Reproduce the stretch of the chipotle oil thread below from "## richoso1 (Feb" through "salt. Enjoy chileheads!", with no changes.
(TEXT EXCERPT begins)
# Double smoked Chipotle Infused Oil



## richoso1 (Feb 25, 2009)

*Infused Chipotle Oil*

Smoke red jalapenos at 225 for 4 hrs. using mesquite wood. Then put the chiles in a dehydrator for about 14 hrs or until dry. Rough chop chiles into flakes, and let smoke for 3 hrs. at 225 in regular olive oil using mesquite wood. Let it completely cool, and then strain the oil with cheesecloth into a dry sterilized glass jar/container. Store in a cool dry place. Good for frying taco shells, taquitos, quesadillas, pinto beans, or whenever you want that chipotle flavor and/or heat without the chile flakes. Also great when making baked/smoked potatoes, just rub them with the oil, and sprinkle them with salt. Enjoy chileheads!


----------



## azrocker (Feb 25, 2009)

Saved to hard drive! Thanks


----------



## txbbqman (Feb 25, 2009)

Saved for future use....

From one chili head to another.....
	

	
	
		
		



		
		
	


	





& points


----------



## desertlites (Feb 25, 2009)
(TEXT EXCERPT ends)
(DATASET EXTRACT begins)
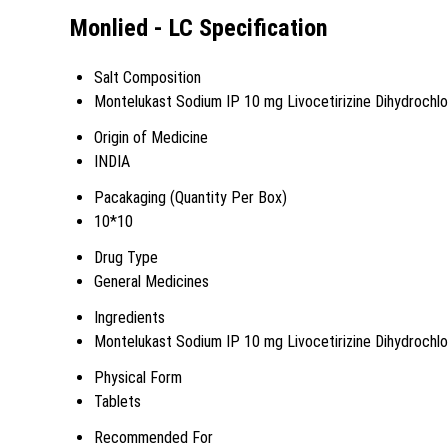
Monlied - LC Specification
Salt Composition
Montelukast Sodium IP 10 mg Livocetirizine Dihydrochl
Origin of Medicine
INDIA
Pacakaging (Quantity Per Box)
10*10
Drug Type
General Medicines
Ingredients
Montelukast Sodium IP 10 mg Livocetirizine Dihydrochl
Physical Form
Tablets
Recommended For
(DATASET EXTRACT ends)
**EXERCISE RESPONSE:**
## richoso1 (Feb 25, 2009)

*Infused Chipotle Oil*

Smoke red jalapenos at 225 for 4 hrs. using mesquite wood. Then put the chiles in a dehydrator for about 14 hrs or until dry. Rough chop chiles into flakes, and let smoke for 3 hrs. at 225 in regular olive oil using mesquite wood. Let it completely cool, and then strain the oil with cheesecloth into a dry sterilized glass jar/container. Store in a cool dry place. Good for frying taco shells, taquitos, quesadillas, pinto beans, or whenever you want that chipotle flavor and/or heat without the chile flakes. Also great when making baked/smoked potatoes, just rub them with the oil, and sprinkle them with salt. Enjoy chileheads!